Where a record contains a picture, omit the picture and repeat the rest exactly.

-*-

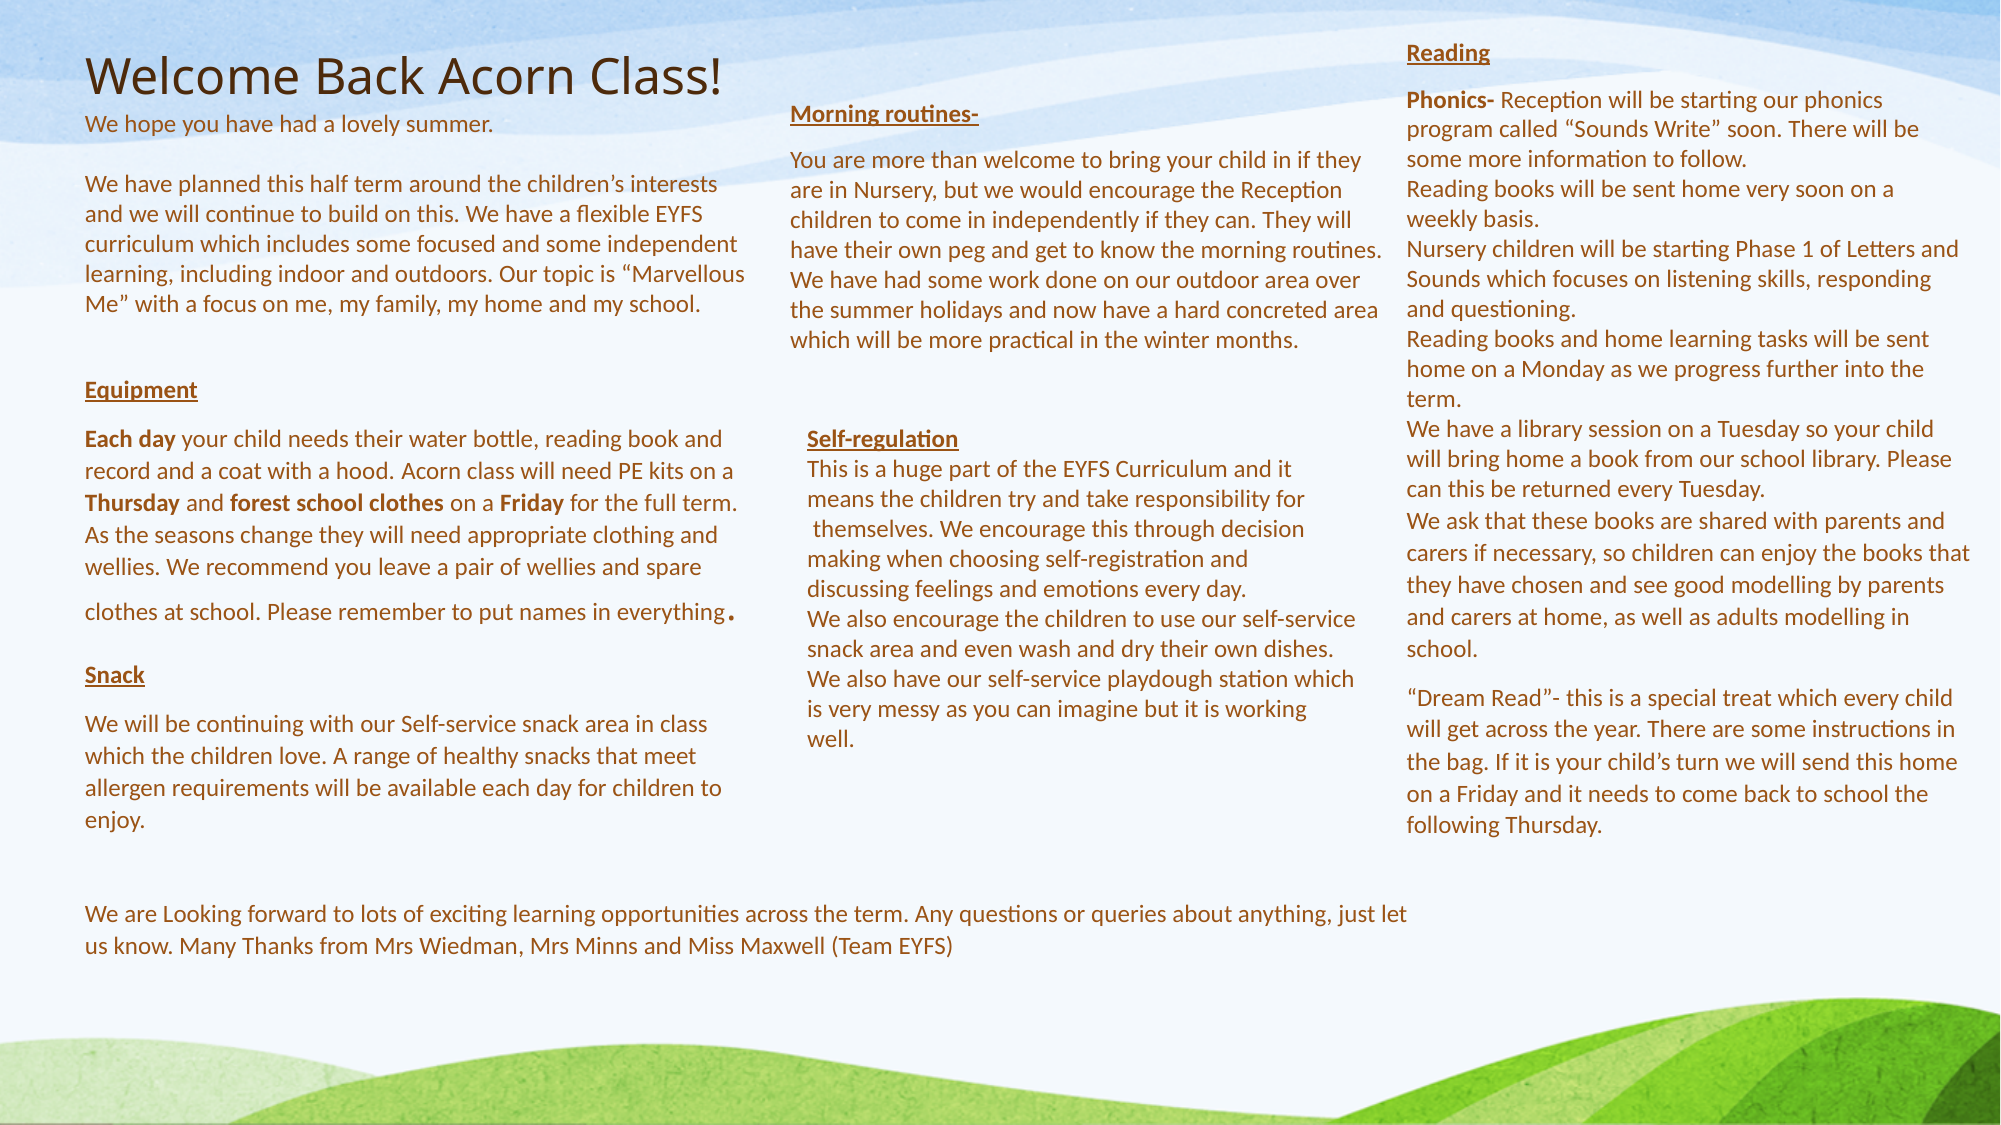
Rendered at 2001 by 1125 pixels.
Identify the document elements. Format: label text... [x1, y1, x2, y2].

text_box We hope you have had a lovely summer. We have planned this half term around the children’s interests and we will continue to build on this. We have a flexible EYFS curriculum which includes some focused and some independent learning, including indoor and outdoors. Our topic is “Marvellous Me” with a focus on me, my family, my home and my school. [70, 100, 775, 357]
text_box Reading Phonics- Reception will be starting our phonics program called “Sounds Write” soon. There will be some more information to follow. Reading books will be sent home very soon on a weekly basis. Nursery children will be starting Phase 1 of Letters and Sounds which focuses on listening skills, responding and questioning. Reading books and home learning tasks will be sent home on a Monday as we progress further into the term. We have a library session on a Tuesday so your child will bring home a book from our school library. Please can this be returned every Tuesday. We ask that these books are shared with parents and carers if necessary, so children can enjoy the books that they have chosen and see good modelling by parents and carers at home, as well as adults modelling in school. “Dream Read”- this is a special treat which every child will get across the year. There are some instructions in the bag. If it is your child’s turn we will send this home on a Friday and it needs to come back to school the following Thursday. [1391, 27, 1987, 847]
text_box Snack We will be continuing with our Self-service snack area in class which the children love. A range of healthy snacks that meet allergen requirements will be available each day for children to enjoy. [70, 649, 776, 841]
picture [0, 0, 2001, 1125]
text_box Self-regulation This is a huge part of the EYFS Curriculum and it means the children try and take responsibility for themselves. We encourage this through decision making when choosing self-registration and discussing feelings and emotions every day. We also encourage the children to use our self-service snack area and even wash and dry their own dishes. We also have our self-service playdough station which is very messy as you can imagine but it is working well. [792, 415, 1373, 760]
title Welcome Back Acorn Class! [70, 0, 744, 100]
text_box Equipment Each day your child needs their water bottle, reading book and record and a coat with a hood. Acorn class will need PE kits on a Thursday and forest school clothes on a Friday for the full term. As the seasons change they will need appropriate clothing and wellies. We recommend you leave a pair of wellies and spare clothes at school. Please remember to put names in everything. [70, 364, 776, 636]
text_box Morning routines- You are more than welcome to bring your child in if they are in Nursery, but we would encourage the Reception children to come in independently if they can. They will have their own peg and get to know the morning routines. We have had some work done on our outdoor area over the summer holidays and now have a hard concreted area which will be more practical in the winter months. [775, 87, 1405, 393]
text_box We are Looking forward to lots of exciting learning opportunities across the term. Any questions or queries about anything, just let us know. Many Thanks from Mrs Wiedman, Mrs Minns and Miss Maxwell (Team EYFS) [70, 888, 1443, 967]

-*-

- [Worked solution]
Rendered at 2001 by 1125 pixels.
Identify the document elements. Format: label text... [x1, y1, x2, y2].

text_box We hope you have had a lovely summer. We have planned this half term around the children’s interests and we will continue to build on this. We have a flexible EYFS curriculum which includes some focused and some independent learning, including indoor and outdoors. Our topic is “Marvellous Me” with a focus on me, my family, my home and my school. [70, 100, 775, 357]
text_box Reading Phonics- Reception will be starting our phonics program called “Sounds Write” soon. There will be some more information to follow. Reading books will be sent home very soon on a weekly basis. Nursery children will be starting Phase 1 of Letters and Sounds which focuses on listening skills, responding and questioning. Reading books and home learning tasks will be sent home on a Monday as we progress further into the term. We have a library session on a Tuesday so your child will bring home a book from our school library. Please can this be returned every Tuesday. We ask that these books are shared with parents and carers if necessary, so children can enjoy the books that they have chosen and see good modelling by parents and carers at home, as well as adults modelling in school. “Dream Read”- this is a special treat which every child will get across the year. There are some instructions in the bag. If it is your child’s turn we will send this home on a Friday and it needs to come back to school the following Thursday. [1391, 27, 1987, 847]
text_box Snack We will be continuing with our Self-service snack area in class which the children love. A range of healthy snacks that meet allergen requirements will be available each day for children to enjoy. [70, 649, 776, 841]
picture [0, 0, 2001, 1125]
text_box Self-regulation This is a huge part of the EYFS Curriculum and it means the children try and take responsibility for themselves. We encourage this through decision making when choosing self-registration and discussing feelings and emotions every day. We also encourage the children to use our self-service snack area and even wash and dry their own dishes. We also have our self-service playdough station which is very messy as you can imagine but it is working well. [792, 415, 1373, 760]
title Welcome Back Acorn Class! [70, 0, 744, 100]
text_box Equipment Each day your child needs their water bottle, reading book and record and a coat with a hood. Acorn class will need PE kits on a Thursday and forest school clothes on a Friday for the full term. As the seasons change they will need appropriate clothing and wellies. We recommend you leave a pair of wellies and spare clothes at school. Please remember to put names in everything. [70, 364, 776, 636]
text_box Morning routines- You are more than welcome to bring your child in if they are in Nursery, but we would encourage the Reception children to come in independently if they can. They will have their own peg and get to know the morning routines. We have had some work done on our outdoor area over the summer holidays and now have a hard concreted area which will be more practical in the winter months. [775, 87, 1405, 393]
text_box We are Looking forward to lots of exciting learning opportunities across the term. Any questions or queries about anything, just let us know. Many Thanks from Mrs Wiedman, Mrs Minns and Miss Maxwell (Team EYFS) [70, 888, 1443, 967]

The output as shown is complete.